著者
稲葉 大地 杉本 龍史 安武 祐貴 上村 吉生 芳澤 朋大 花澤 朋樹 吉原 秀明
出版者
一般社団法人 日本中毒学会
雑誌
中毒研究 (ISSN:09143777)
巻号頁・発行日
vol.35, no.4, pp.319-324, 2022-12-10 (Released:2023-01-26)
参考文献数
11

コルヒチンはグロリオサなどの植物に含有され,痛風などの治療薬として使用されている。
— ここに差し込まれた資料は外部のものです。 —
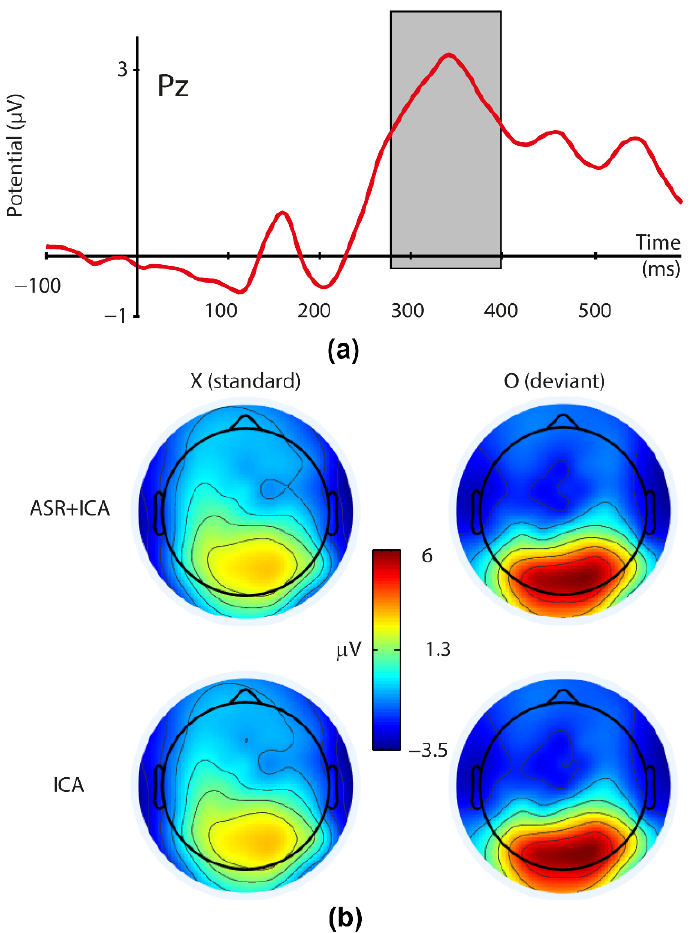
Figure 5. Results of the oddball task conditions: ( a ) ERP on the Pz electrode averaged across conditions; ( b ) scalp map of the amplitude averaged for the 280–400 ms time window.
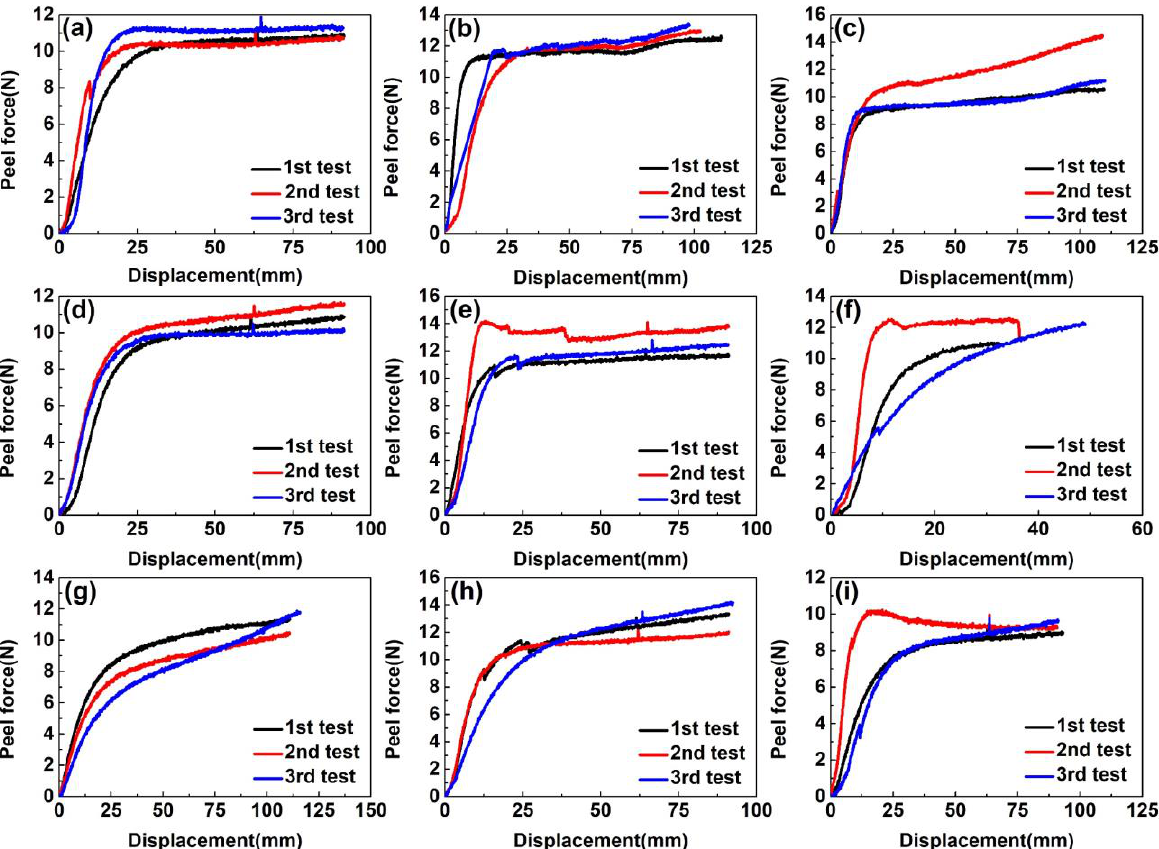
Figure 5. The peel curve of CFRP/EPDM composites. ( a ) CFRP/EPDM/DCP, 160 °C, 20 min. ( b ) CFRP/EPDM/DCP/S, 160 °C, 20 min. ( c ) CFRP/EPDM/DCP/TAIC, 160 °C, 20 min. ( d ) CFRP/EPDM/DCP, 160 °C, 30 min. ( e ) CFRP/EPDM/DCP/S, 160 °C, 30 min. ( f ) CFRP/EPDM/DCP/TAIC, 160 °C, 30 min. ( g ) CFRP/EPDM/DCP, 160 °C, 40 min. ( h ) CFRP/EPDM/DCP/S, 160 °C, 40 min. ( i ) CFRP/EPDM/DCP/TAIC, 160 °C, 40 min.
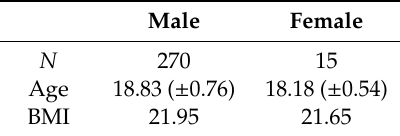
Table 1. Characteristics of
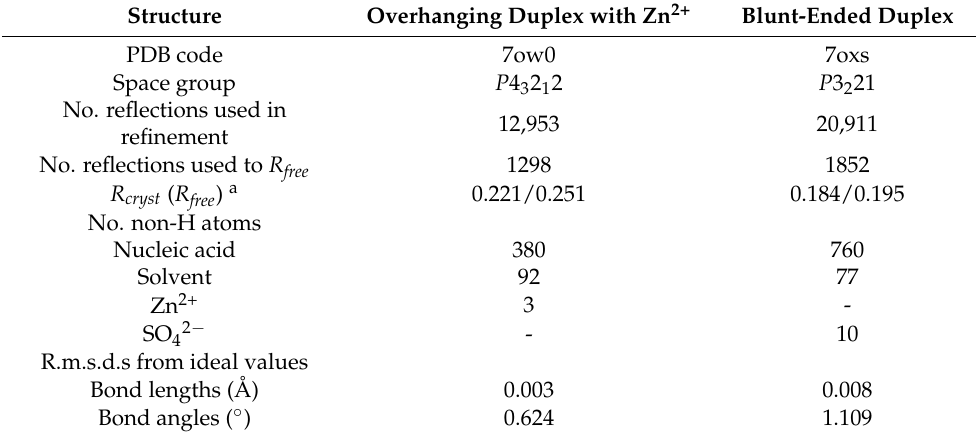
Table 2. Refinement statistics of the studied structures. The values in parentheses correspond to the highest resolution shell. Structure Overhanging Duplex with Zn 2+ Blunt-Ended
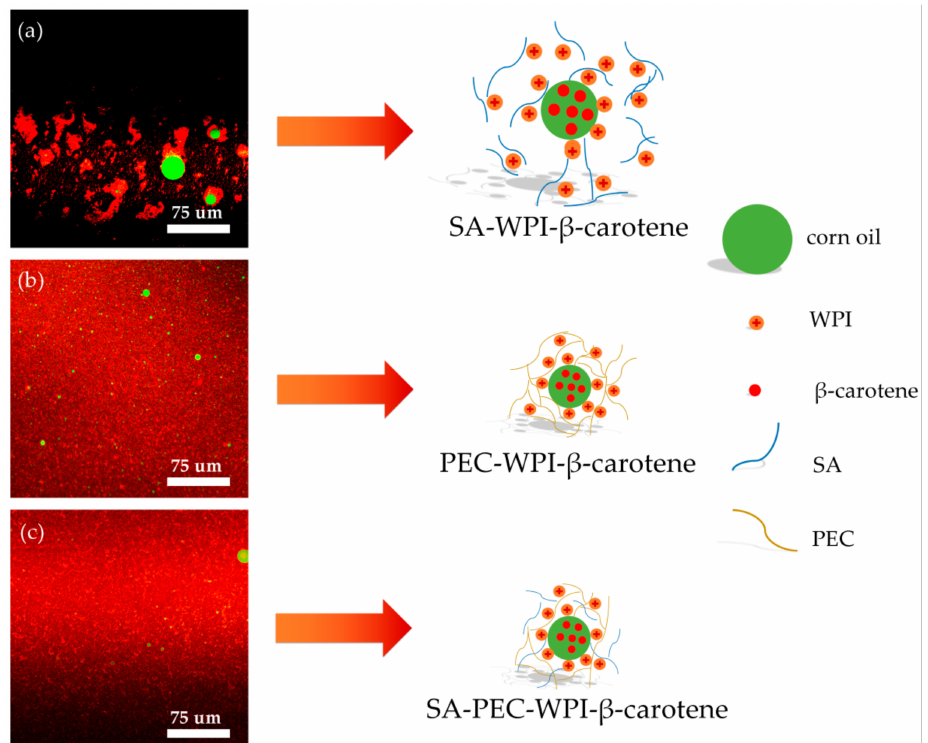
Figure 3. The CLSM images of SA-WPI ( a ), PEC-WPI ( b ), and SA-PEC-WPI ( c ) stabilized β -carotene emulsions. CLSM: confocal laser scanning microscope; SA: sodium alginate; PEC: pectin; WPI: whey protein isolate.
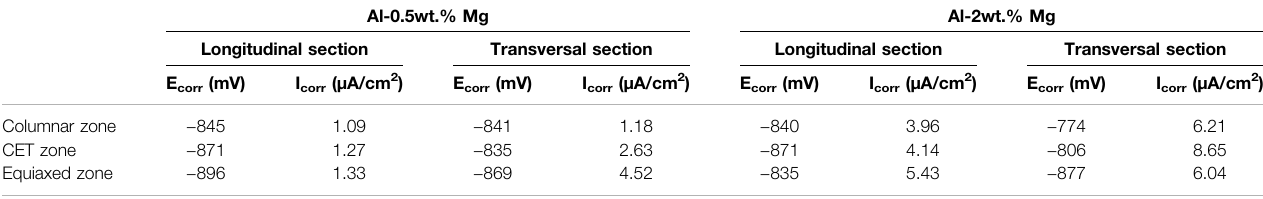
TABLE 2 | Fitting corrosion potentials, E corr , and corrosion current density, I corr , of Al-Mg alloys in 0.5 M NaCl. Al-0.5wt.% Mg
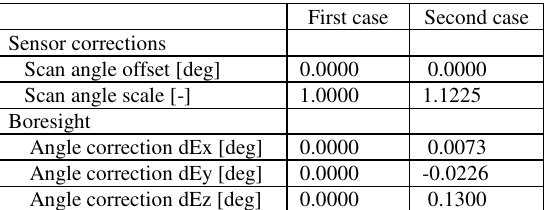
Table 2. Initial system and installation parameter values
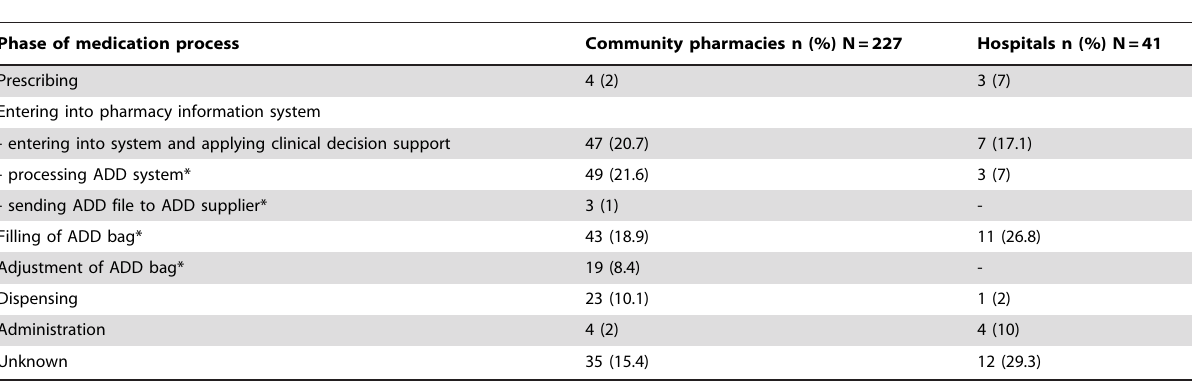
Table 1. Distribution of incidents occurring in the phases of medication process.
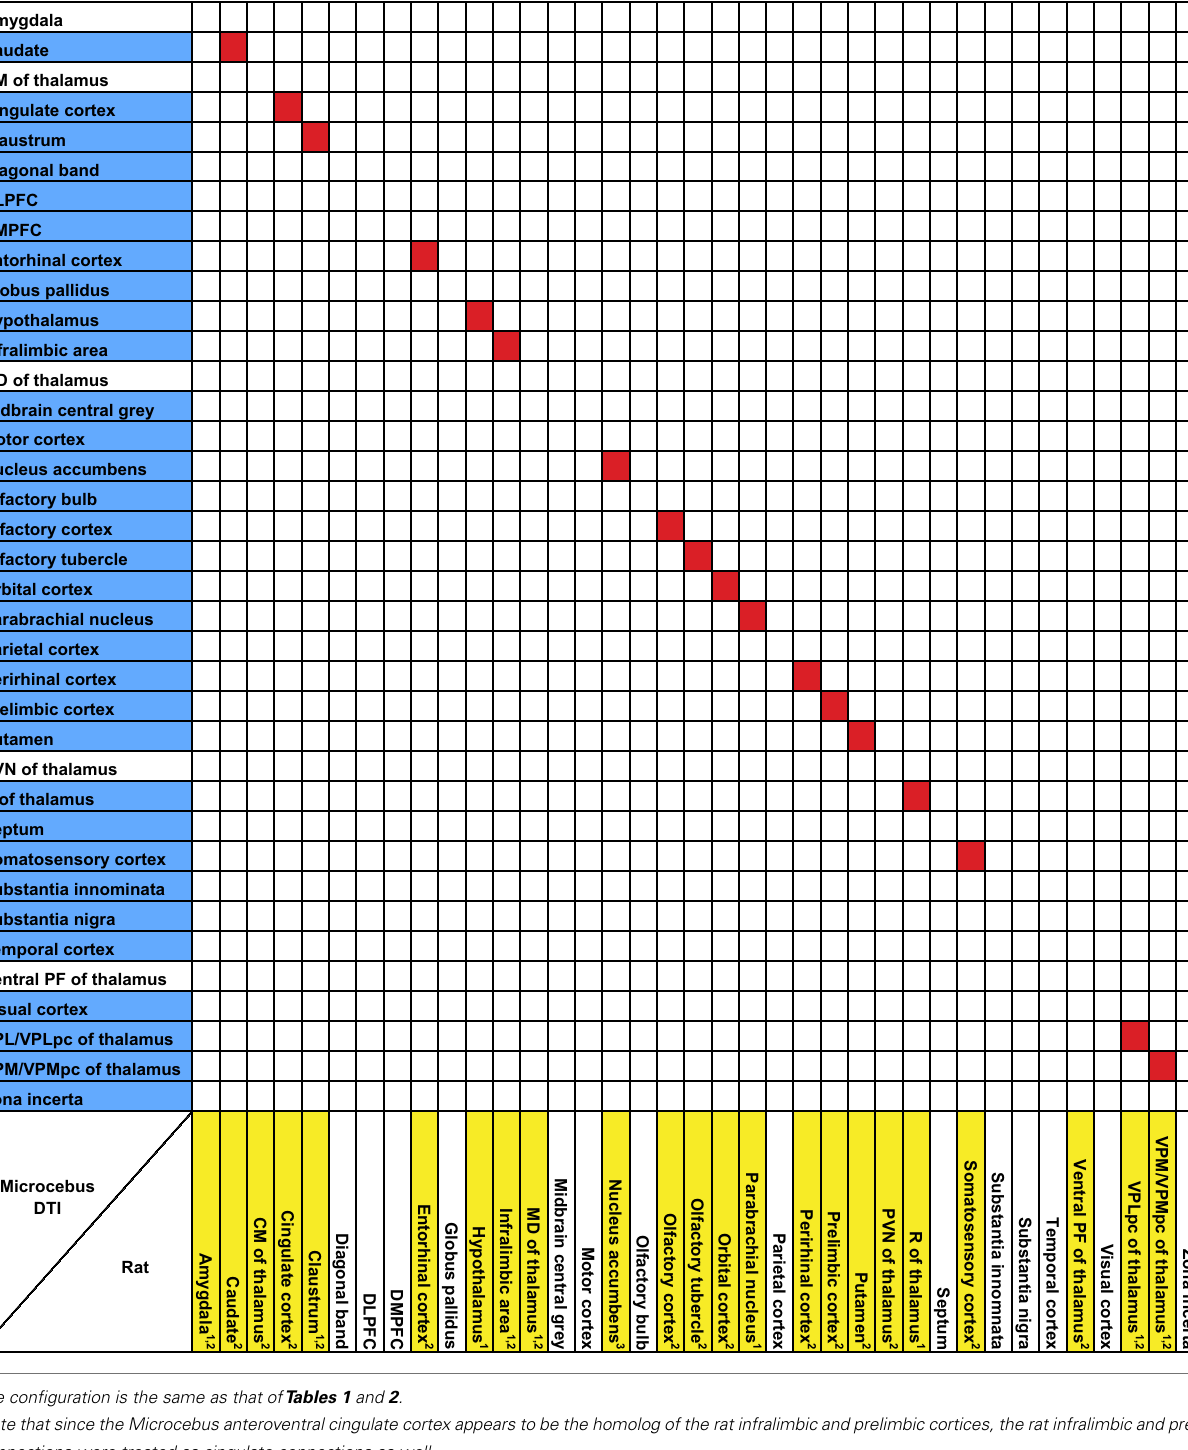
Table 3 | Comparison of insular connectivity in the rat and the Microcebus . Amygdala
グロリオサはイヌサフラン科植物で観葉植物として市販されている。今回,グロリオサの球根を誤食し,中毒症状を生じた症例を経験した。症例は84歳の男性で嘔吐や下痢の症状を生じ,翌日に当院受診し急性腸炎の疑いで入院となった。入院翌日,意識障害と乳酸アシドーシスを認め,全身管理を行ったが入院3日目に死亡した。死亡後に,家族への追加聴取で消化器症状出現前にグロリオサの球根を誤食したことが判明し,尿および血液からコルヒチンが検出され,グロリオサ誤食によるコルヒチン中毒と診断した。コルヒチン中毒は,摂取量によっては急激に多臓器障害を生じ,致死的な経過をたどり得る。中毒症状は非特異的であり,またコルヒチン濃度測定には時間を要するため,診断には詳細な問診がきわめて重要である。